Seçilen Metin:
"""

23.10.2003 - 00:00 | Son Güncellenme:
Eskiden Sabah Şekerleri vardı. Sevseniz de, sevmeseniz de bir şekilde her sabah gözünüz televizyona kayardı. Nasıl talk-show'un babası Orhan Boran'sa; kadın programlarının anası da Sabah Şekerleri. Sabah kuşağını gençlerin değil de kadınların izlediği anlaşılınca, Sabah Şekerleri yerini kadın programlarına bıraktı. Bu programların bir kısmı öncü, bir kısmı öncülerin takipçisi. Kimi sunucusuyla ilgi çekiyor, kimi içeriğiyle, kimi de konuklarıyla. Bu da rekabeti beraberinde getiriyor. 'Kim ne kadar reyting yaptı, kim kimi konuk etti' gibi kaygılar ister istemez program yapımcılarının başını ağrıtıyor.
Sunucu yelpazesi
Aynı saatlerde yayımlanan programlar çekişiyor. Ekran karşısındaki seyirci, programdaki konuk ilgisini çekmediği an, tek bir parmak hareketiyle programı zaplayabiliyor. Kanal D'deki Sabah Sabah Seda Sayan'ın izleyicileri, programı en az konuklar için olduğu kadar, Seda Sayan için de izliyorlar. O, başlıbaşına bir fenomen. Aynı saatte, Show TV'de şarkıcı Aydın'ın programı var. Aydın'ın 'kadınların sevgilisi' olduğunu düşünürsek, bu Sayan için yeterince tehlike arz ediyor. Ama işte, Aydın ne kadar kadınları eğlendiriyorsa, 'Kadırgalı' da bir o kadar onlara kol kanat geriyor. "Seda Abla, fırınım yok... Koltuk takımım yok... Elektrik süpürgem yok" diyen kadınlara, Sayan'ın cevabı "Verdim gitti!" oluyor. Sayan programını bitirirken, "Bizden sonra İclal'in programı var. Tavsiye ederiz, kaliteli, güzel bir programdır" diyor.
Gazeteci, yazar, reklam yıldızı İclal Aydın'ın sunduğu Hayat Güzeldir ise, kadınları verdiği hediyelerle değil, onların sorunlarını konuşarak tavlıyor. Aynı saatte TGRT'de Yasemin Bozkurt'un sunduğu Kadının Sesi programı var. Bozkurt, İclal'in aksine, ciddi ve sert tavırlarıyla tanınıyor. Hayat Güzeldir'in Kadının Sesi'nin reytingleriyle yarışması mümkün değil ama Kadının Sesi, trajedileri anlatırken, Hayat Güzeldir kadınlara moral deposu oluyor. 'Beterin beteri varmış' diye içine su serpmek isteyen izleyici, bu programı izliyor; "Hayat da o kadar kötü değilmiş hani" demek isteyenlerse Hayat Güzeldir'i.

"""

Alıştırma Görevleri:
**a)** Kadın programlarıyla ilgili yazıda "Gazeteci, yazar, reklam yıldızı" sözleriyle başlayan paragrafı, ana bilgilerini koruyarak madde listesine dönüştürün.
**b)** Girdilerin en başından "enabled by default" ifadesinin geçtiği satıra kadar her şeyi, iki uç da dahil olmak üzere numaralı liste olarak biçimlendirin. Boş satırları atlayın ve resimleri yanıta almayın.
Metin ile girdiler arasında herhangi bir bağlantı yoktur.

(Koleksiyon girdileri)
"""

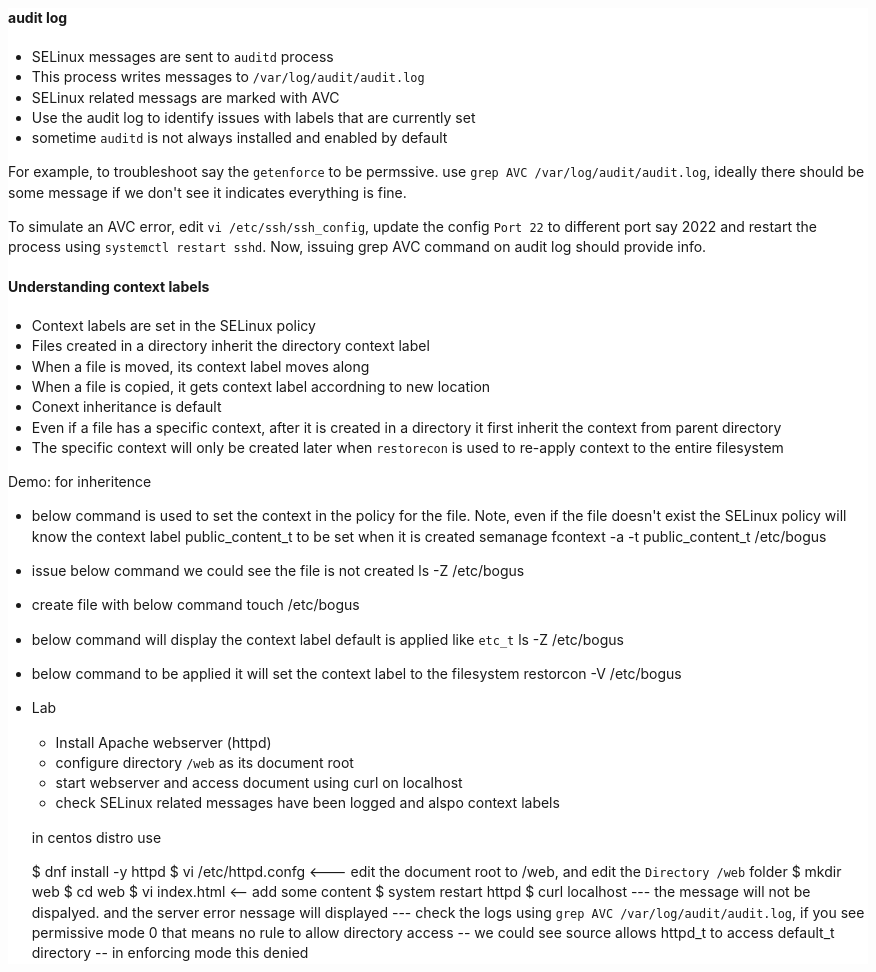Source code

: #### audit log
- SELinux messages are sent to `auditd` process
- This process writes messages to `/var/log/audit/audit.log`
- SELinux related messags are marked with AVC
- Use the audit log to identify issues with labels that are currently set
- sometime `auditd` is not always installed and enabled by default

For example, to troubleshoot say the `getenforce` to be permssive.
use `grep AVC /var/log/audit/audit.log`, ideally there should be some message if we don't see it indicates everything is fine.

To simulate an AVC error, edit `vi /etc/ssh/ssh_config`, update the config `Port 22` to different port say 2022 and restart the process using `systemctl restart sshd`.
Now, issuing grep AVC command on audit log should provide info.

#### Understanding context labels
- Context labels are set in the SELinux policy
- Files created in a directory inherit the directory context label
- When a file is moved, its context label moves along
- When a file is copied, it gets context label accordning to new location
- Conext inheritance is default
- Even if a file has a specific context, after it is created in a directory it first inherit the context from parent directory
- The specific context will only be created later when `restorecon` is used to re-apply context to the entire filesystem

Demo: for inheritence

- below command is used to set the context in the policy for the file. Note, even if the file doesn't exist the SELinux policy will know the context label public_content_t to be set when it is created
semanage fcontext -a -t public_content_t /etc/bogus

- issue below command we could see the file is not created
ls -Z /etc/bogus 

- create file with below command 
touch /etc/bogus

- below command will display the context label default is applied like `etc_t`
ls -Z /etc/bogus

- below command to be applied it will set the context label to the filesystem 
restorcon -V /etc/bogus

- Lab

  - Install Apache webserver (httpd)
  - configure directory `/web` as its document root
  - start webserver and access document using curl on localhost
  - check SELinux related messages have been logged and alspo context labels

  in centos distro use

  $ dnf install -y httpd
  $ vi /etc/httpd.confg <--- edit the document root to /web, and edit the `Directory /web` folder
  $ mkdir web
  $ cd web
  $ vi index.html <-- add some content
  $ system restart httpd
  $ curl localhost
   --- the message will not be dispalyed. and the server error nessage will displayed
   --- check the logs using `grep AVC /var/log/audit/audit.log`, if you see permissive mode 0 that means no rule to allow directory access
   -- we could see source allows httpd_t to access default_t directory
   -- in enforcing mode this denied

"""

Alıştırma Sonuçları:
**a)**
- Gazeteci, yazar ve reklam yıldızı İclal Aydın'ın sunduğu Hayat Güzeldir, kadınları hediyelerle değil, sorunlarını konuşarak kazanıyor.
- Aynı saatte TGRT'de Yasemin Bozkurt'un sunduğu Kadının Sesi yayımlanıyor.
- Bozkurt, İclal'in aksine ciddi ve sert tavırlarıyla tanınıyor.
- Hayat Güzeldir, reytinglerde Kadının Sesi ile yarışabilecek durumda değil.
- Kadının Sesi trajedileri anlatırken Hayat Güzeldir kadınlara moral veriyor.
- "Beterin beteri varmış" diye teselli bulmak isteyen izleyici Kadının Sesi'ni, "Hayat da o kadar kötü değilmiş" demek isteyen ise Hayat Güzeldir'i izliyor.

**b)**
1. Source code
2. : #### audit log
3. - SELinux messages are sent to `auditd` process
4. - This process writes messages to `/var/log/audit/audit.log`
5. - SELinux related messags are marked with AVC
6. - Use the audit log to identify issues with labels that are currently set
7. - sometime `auditd` is not always installed and enabled by default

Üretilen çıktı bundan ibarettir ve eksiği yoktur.